Provided records —
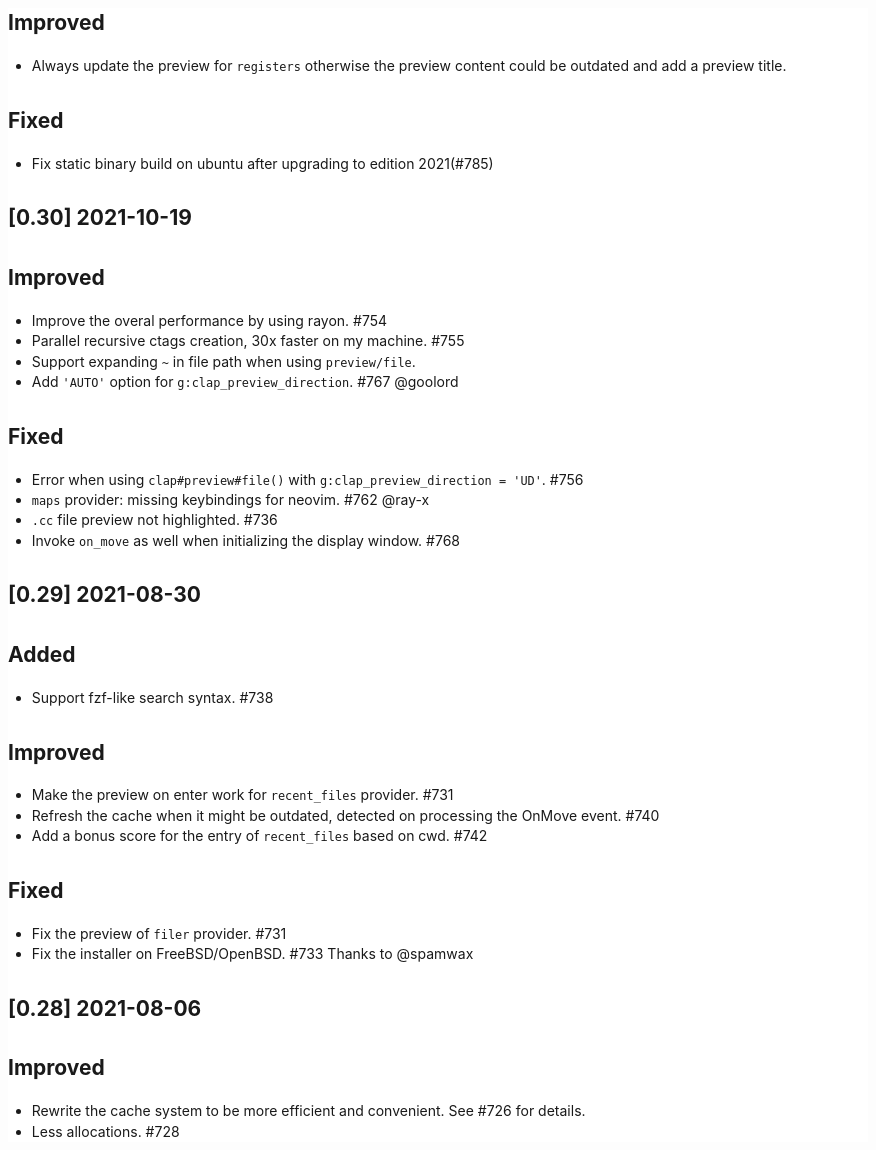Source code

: ## Improved

- Always update the preview for `registers` otherwise the preview content could be outdated and add a preview title.

## Fixed

- Fix static binary build on ubuntu after upgrading to edition 2021(#785)

## [0.30] 2021-10-19

## Improved

- Improve the overal performance by using rayon. #754
- Parallel recursive ctags creation, 30x faster on my machine. #755
- Support expanding `~` in file path when using `preview/file`.
- Add `'AUTO'` option for `g:clap_preview_direction`. #767 @goolord

## Fixed

- Error when using `clap#preview#file()` with `g:clap_preview_direction = 'UD'`. #756
- `maps` provider: missing keybindings for neovim. #762 @ray-x
- `.cc` file preview not highlighted. #736
- Invoke `on_move` as well when initializing the display window. #768

## [0.29] 2021-08-30

## Added

- Support fzf-like search syntax. #738

## Improved

- Make the preview on enter work for `recent_files` provider. #731
- Refresh the cache when it might be outdated, detected on processing the OnMove event. #740
- Add a bonus score for the entry of `recent_files` based on cwd. #742

## Fixed

- Fix the preview of `filer` provider. #731
- Fix the installer on FreeBSD/OpenBSD. #733 Thanks to @spamwax

## [0.28] 2021-08-06

## Improved

- Rewrite the cache system to be more efficient and convenient. See #726 for details.
- Less allocations. #728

What you should do —
Only the lines from the one containing "- Fix the preview" through the end of the listing should be copied, and they should be copied exactly.

Answer section —
- Fix the preview of `filer` provider. #731
- Fix the installer on FreeBSD/OpenBSD. #733 Thanks to @spamwax

## [0.28] 2021-08-06

## Improved

- Rewrite the cache system to be more efficient and convenient. See #726 for details.
- Less allocations. #728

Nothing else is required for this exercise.